Las Fuerzas de Seguridad Pública del Estado (FSPE) de Guanajuato, a 183 años de su creación, destacan la importancia de la vocación de servicio que, en muchos casos, se origina desde el hogar. Tanto hombres como mujeres que forman parte de esta corporación comparten que su compromiso con la seguridad y el bienestar de las familias guanajuatenses se ha desarrollado a través del ejemplo familiar.
Elementos de las FSPE han explicado que el interés por esta profesión a menudo comienza en la infancia. Por ejemplo, Diana, una Policía Tercero, se inspiró en su abuela, quien trabajó durante 32 años como cocinera de la corporación, enviando alimento a los policías en sus jornadas. Esta experiencia la llevó a desear servir a su comunidad con el mismo compromiso que observó en su abuela.
Iveth, otra miembro, reflejó cómo el deseo de seguir los pasos de su padre, quien también fue parte de la corporación, marcó su trayectoria. El legado familiar se extiende a otros integrantes que reconocen la influencia de sus padres en su vocación, reafirmando que este fenómeno no distingue género y se basa en valores como la disciplina y la responsabilidad social.
Más allá de las anécdotas personales, todos los testimonios convergen en la idea de que ser parte de las FSPE implica un compromiso continuo con la sociedad. Según Diana, esto se manifiesta en hacer lo correcto incluso cuando no hay testigos, transmitiendo confianza a la ciudadanía.
Asimismo, las historias revelan un cambio notable en la composición de la corporación, donde cada vez más mujeres asumen roles de liderazgo. Iveth destaca que ahora existen comisarias, lo que visibiliza las nuevas oportunidades de carrera que pueden alcanzar las mujeres.
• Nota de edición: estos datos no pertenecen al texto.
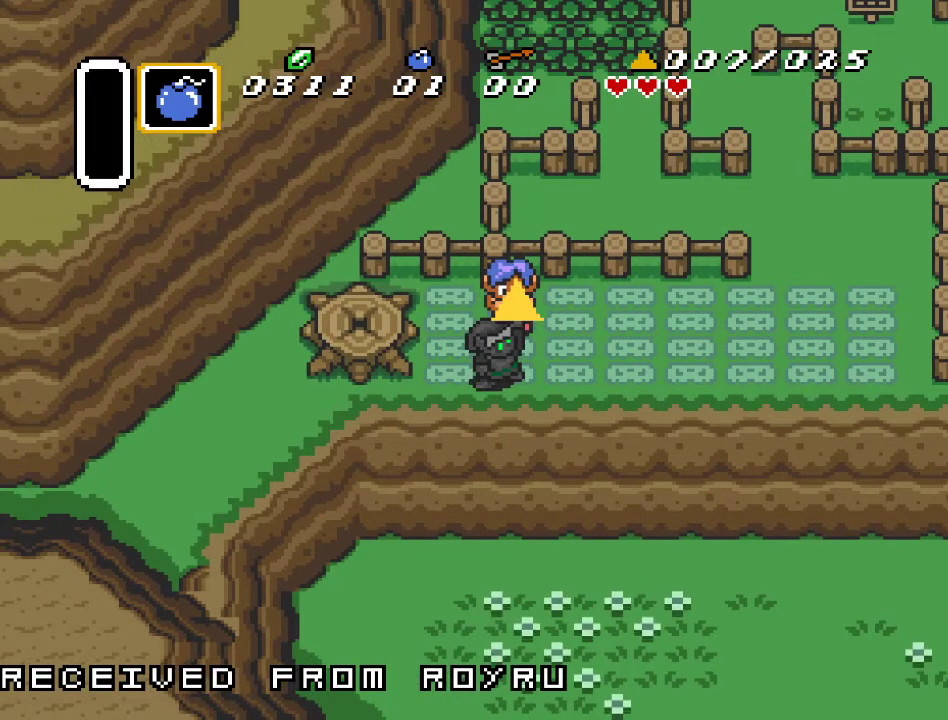
{"buttons": ["DPAD_RIGHT"], "events": []}
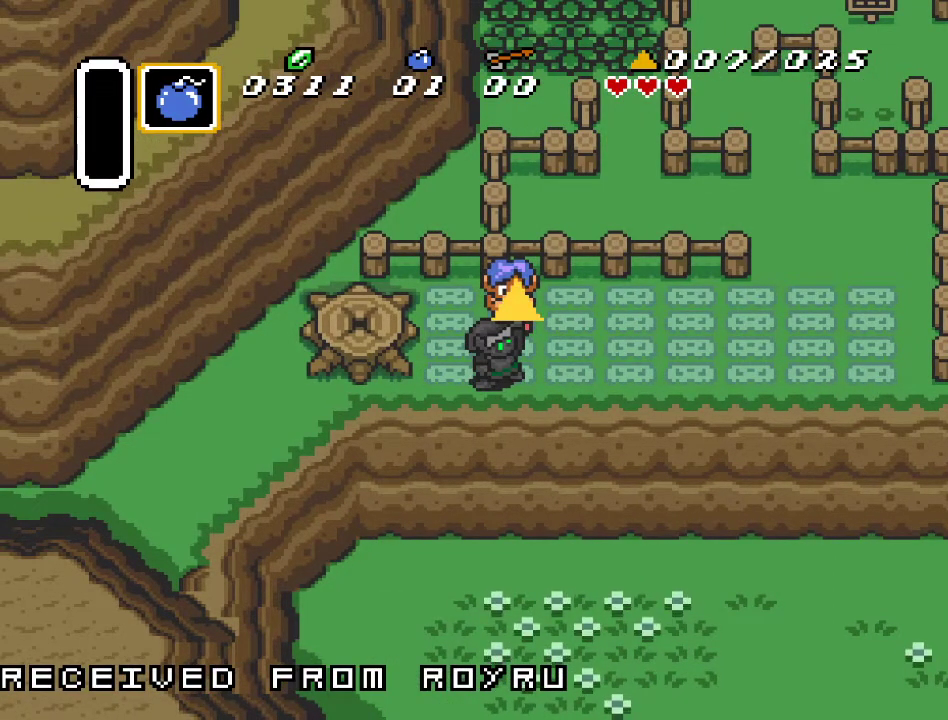
{"buttons": ["DPAD_DOWN", "DPAD_RIGHT"], "events": [[67, "DPAD_DOWN", "down"]]}
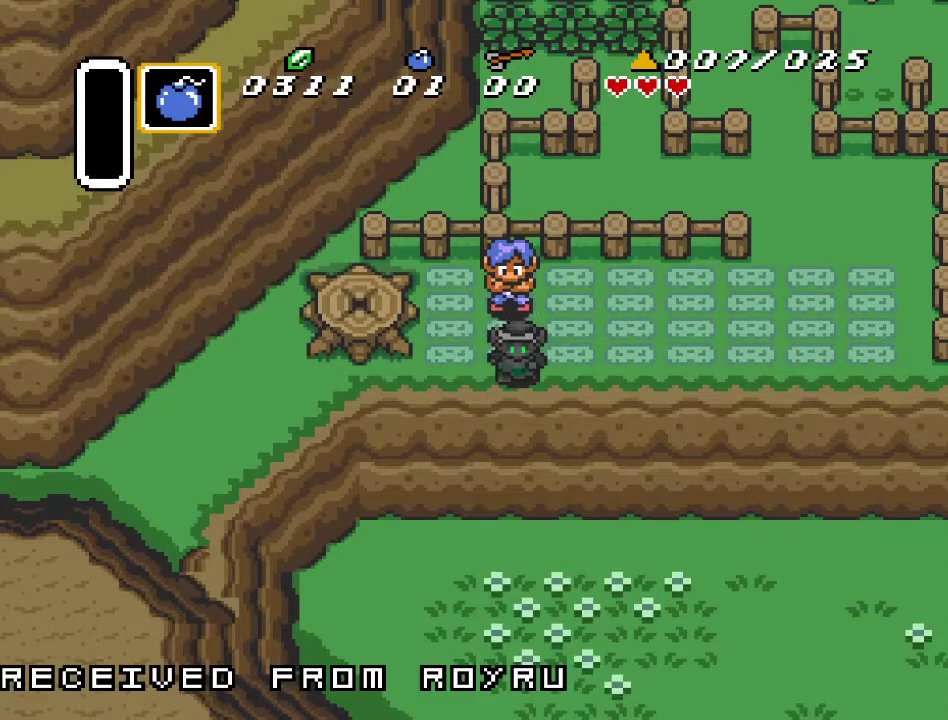
{"buttons": ["DPAD_RIGHT"], "events": [[33, "DPAD_DOWN", "up"]]}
El impacto intergeneracional de esta vocación no solo se limita al ámbito laboral, sino que también influye en las familias y comunidades, convirtiendo a los miembros de las FSPE en modelos a seguir para las nuevas generaciones. María Luisa, integrante de la corporación, subraya la importancia de ser un ejemplo de valores como la honestidad y el compromiso.
Las FSPE se consolidan, así, como una institución donde la vocación de servicio se cultiva y se hereda, recordando que la construcción de un entorno seguro es una tarea compartida, basada en el compromiso de sus integrantes.